• Exercise instructions:
Your task is to output all the records below, word for word.

--*--

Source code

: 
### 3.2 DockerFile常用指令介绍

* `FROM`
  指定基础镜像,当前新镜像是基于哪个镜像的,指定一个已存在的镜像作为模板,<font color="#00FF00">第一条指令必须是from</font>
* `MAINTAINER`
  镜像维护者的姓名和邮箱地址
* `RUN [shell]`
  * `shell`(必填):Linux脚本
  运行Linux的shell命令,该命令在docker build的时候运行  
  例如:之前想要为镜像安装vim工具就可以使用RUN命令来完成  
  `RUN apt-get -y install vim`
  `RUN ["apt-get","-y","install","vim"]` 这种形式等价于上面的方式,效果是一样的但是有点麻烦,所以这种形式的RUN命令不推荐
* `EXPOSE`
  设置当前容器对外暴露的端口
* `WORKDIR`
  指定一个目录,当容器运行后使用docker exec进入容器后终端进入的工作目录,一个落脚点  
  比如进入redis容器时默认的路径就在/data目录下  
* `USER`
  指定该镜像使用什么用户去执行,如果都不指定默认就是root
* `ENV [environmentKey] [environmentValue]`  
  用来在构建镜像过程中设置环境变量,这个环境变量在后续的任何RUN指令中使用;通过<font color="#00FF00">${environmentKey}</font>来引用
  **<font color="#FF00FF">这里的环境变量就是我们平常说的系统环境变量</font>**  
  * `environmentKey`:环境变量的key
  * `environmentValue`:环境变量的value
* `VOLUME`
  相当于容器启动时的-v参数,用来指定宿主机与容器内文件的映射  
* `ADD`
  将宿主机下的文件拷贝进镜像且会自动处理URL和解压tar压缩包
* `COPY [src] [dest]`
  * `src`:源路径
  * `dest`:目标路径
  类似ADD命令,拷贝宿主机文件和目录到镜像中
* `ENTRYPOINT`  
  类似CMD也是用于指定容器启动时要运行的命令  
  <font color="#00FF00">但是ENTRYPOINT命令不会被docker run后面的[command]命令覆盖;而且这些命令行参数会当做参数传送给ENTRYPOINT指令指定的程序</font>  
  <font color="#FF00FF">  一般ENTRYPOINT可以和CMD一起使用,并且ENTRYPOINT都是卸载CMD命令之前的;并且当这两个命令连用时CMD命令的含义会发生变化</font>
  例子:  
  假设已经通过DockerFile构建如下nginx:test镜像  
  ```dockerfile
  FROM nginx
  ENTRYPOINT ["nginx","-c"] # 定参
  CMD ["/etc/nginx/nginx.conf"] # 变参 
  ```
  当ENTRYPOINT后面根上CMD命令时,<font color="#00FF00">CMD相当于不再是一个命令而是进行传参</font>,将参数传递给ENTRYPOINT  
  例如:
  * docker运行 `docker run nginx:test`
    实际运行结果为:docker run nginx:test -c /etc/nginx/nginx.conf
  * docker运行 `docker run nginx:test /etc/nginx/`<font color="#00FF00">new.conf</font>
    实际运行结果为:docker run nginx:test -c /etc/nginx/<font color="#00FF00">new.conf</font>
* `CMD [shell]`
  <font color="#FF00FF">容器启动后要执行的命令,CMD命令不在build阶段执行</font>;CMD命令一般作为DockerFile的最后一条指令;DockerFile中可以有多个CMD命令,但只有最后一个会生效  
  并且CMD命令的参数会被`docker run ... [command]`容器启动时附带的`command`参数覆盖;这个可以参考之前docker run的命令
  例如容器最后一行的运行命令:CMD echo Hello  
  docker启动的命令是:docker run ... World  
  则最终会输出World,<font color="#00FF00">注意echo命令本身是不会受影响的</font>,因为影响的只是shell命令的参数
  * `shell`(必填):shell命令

--*--

• Answer space:
Source code

: 
### 3.2 DockerFile常用指令介绍

* `FROM`
  指定基础镜像,当前新镜像是基于哪个镜像的,指定一个已存在的镜像作为模板,<font color="#00FF00">第一条指令必须是from</font>
* `MAINTAINER`
  镜像维护者的姓名和邮箱地址
* `RUN [shell]`
  * `shell`(必填):Linux脚本
  运行Linux的shell命令,该命令在docker build的时候运行  
  例如:之前想要为镜像安装vim工具就可以使用RUN命令来完成  
  `RUN apt-get -y install vim`
  `RUN ["apt-get","-y","install","vim"]` 这种形式等价于上面的方式,效果是一样的但是有点麻烦,所以这种形式的RUN命令不推荐
* `EXPOSE`
  设置当前容器对外暴露的端口
* `WORKDIR`
  指定一个目录,当容器运行后使用docker exec进入容器后终端进入的工作目录,一个落脚点  
  比如进入redis容器时默认的路径就在/data目录下  
* `USER`
  指定该镜像使用什么用户去执行,如果都不指定默认就是root
* `ENV [environmentKey] [environmentValue]`  
  用来在构建镜像过程中设置环境变量,这个环境变量在后续的任何RUN指令中使用;通过<font color="#00FF00">${environmentKey}</font>来引用
  **<font color="#FF00FF">这里的环境变量就是我们平常说的系统环境变量</font>**  
  * `environmentKey`:环境变量的key
  * `environmentValue`:环境变量的value
* `VOLUME`
  相当于容器启动时的-v参数,用来指定宿主机与容器内文件的映射  
* `ADD`
  将宿主机下的文件拷贝进镜像且会自动处理URL和解压tar压缩包
* `COPY [src] [dest]`
  * `src`:源路径
  * `dest`:目标路径
  类似ADD命令,拷贝宿主机文件和目录到镜像中
* `ENTRYPOINT`  
  类似CMD也是用于指定容器启动时要运行的命令  
  <font color="#00FF00">但是ENTRYPOINT命令不会被docker run后面的[command]命令覆盖;而且这些命令行参数会当做参数传送给ENTRYPOINT指令指定的程序</font>  
  <font color="#FF00FF">  一般ENTRYPOINT可以和CMD一起使用,并且ENTRYPOINT都是卸载CMD命令之前的;并且当这两个命令连用时CMD命令的含义会发生变化</font>
  例子:  
  假设已经通过DockerFile构建如下nginx:test镜像  
  ```dockerfile
  FROM nginx
  ENTRYPOINT ["nginx","-c"] # 定参
  CMD ["/etc/nginx/nginx.conf"] # 变参 
  ```
  当ENTRYPOINT后面根上CMD命令时,<font color="#00FF00">CMD相当于不再是一个命令而是进行传参</font>,将参数传递给ENTRYPOINT  
  例如:
  * docker运行 `docker run nginx:test`
    实际运行结果为:docker run nginx:test -c /etc/nginx/nginx.conf
  * docker运行 `docker run nginx:test /etc/nginx/`<font color="#00FF00">new.conf</font>
    实际运行结果为:docker run nginx:test -c /etc/nginx/<font color="#00FF00">new.conf</font>
* `CMD [shell]`
  <font color="#FF00FF">容器启动后要执行的命令,CMD命令不在build阶段执行</font>;CMD命令一般作为DockerFile的最后一条指令;DockerFile中可以有多个CMD命令,但只有最后一个会生效  
  并且CMD命令的参数会被`docker run ... [command]`容器启动时附带的`command`参数覆盖;这个可以参考之前docker run的命令
  例如容器最后一行的运行命令:CMD echo Hello  
  docker启动的命令是:docker run ... World  
  则最终会输出World,<font color="#00FF00">注意echo命令本身是不会受影响的</font>,因为影响的只是shell命令的参数
  * `shell`(必填):shell命令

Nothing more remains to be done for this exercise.